## Exercise task
Select and copy every line of the records below that contains the word "lobe".
=== Source material ===
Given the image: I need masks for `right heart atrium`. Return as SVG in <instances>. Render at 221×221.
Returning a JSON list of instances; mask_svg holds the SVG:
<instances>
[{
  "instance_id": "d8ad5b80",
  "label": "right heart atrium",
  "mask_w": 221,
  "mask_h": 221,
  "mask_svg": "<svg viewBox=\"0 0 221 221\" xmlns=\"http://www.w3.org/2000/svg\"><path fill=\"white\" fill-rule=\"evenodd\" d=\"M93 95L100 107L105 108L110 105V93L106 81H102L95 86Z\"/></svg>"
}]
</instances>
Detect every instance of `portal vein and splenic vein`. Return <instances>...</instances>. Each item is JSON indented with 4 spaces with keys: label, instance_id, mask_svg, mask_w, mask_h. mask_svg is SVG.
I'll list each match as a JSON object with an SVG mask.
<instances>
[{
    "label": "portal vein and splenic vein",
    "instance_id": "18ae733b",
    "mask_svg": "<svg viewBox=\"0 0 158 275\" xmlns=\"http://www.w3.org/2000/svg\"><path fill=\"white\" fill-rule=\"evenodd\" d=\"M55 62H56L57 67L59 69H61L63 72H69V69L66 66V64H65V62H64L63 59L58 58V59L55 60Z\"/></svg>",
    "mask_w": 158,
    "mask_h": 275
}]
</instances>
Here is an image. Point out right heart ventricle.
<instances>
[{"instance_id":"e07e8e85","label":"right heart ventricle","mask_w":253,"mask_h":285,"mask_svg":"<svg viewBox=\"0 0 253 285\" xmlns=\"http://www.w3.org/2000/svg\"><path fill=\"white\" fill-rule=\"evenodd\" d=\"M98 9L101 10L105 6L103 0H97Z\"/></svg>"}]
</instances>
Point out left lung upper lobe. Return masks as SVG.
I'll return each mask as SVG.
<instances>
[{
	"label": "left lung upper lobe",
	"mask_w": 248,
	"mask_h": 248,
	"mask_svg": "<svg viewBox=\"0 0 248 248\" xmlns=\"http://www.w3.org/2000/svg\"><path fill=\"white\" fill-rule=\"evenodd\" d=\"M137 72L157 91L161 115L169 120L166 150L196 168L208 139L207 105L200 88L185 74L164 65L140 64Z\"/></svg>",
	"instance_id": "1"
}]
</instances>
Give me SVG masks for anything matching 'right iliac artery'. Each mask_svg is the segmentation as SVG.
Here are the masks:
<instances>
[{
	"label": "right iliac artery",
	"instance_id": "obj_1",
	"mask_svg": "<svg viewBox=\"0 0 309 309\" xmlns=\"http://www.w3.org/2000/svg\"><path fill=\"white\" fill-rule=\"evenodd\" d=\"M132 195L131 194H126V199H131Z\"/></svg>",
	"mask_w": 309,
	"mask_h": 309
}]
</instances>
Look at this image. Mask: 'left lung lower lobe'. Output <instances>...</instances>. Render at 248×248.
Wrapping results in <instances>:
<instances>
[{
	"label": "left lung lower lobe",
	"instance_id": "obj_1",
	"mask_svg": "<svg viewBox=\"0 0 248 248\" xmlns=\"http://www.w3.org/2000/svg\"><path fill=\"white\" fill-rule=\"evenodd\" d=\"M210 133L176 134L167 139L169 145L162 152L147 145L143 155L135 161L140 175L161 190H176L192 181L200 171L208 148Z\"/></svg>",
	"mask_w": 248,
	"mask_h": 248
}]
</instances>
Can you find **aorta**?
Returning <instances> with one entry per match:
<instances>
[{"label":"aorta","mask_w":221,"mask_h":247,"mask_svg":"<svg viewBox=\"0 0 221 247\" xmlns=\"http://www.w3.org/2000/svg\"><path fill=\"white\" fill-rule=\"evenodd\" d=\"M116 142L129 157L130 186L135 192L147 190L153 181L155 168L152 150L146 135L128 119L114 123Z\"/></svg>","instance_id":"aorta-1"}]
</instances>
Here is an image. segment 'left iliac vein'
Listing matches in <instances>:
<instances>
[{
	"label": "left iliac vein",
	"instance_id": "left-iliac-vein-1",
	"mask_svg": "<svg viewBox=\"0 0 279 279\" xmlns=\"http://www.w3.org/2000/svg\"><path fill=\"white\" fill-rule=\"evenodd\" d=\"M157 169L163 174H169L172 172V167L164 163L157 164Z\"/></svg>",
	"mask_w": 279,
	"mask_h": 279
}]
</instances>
===
## Output of the exercise
Point out left lung upper lobe. Return masks as SVG.
	"label": "left lung upper lobe",
Look at this image. Mask: 'left lung lower lobe'. Output <instances>...</instances>. Render at 248×248.
	"label": "left lung lower lobe",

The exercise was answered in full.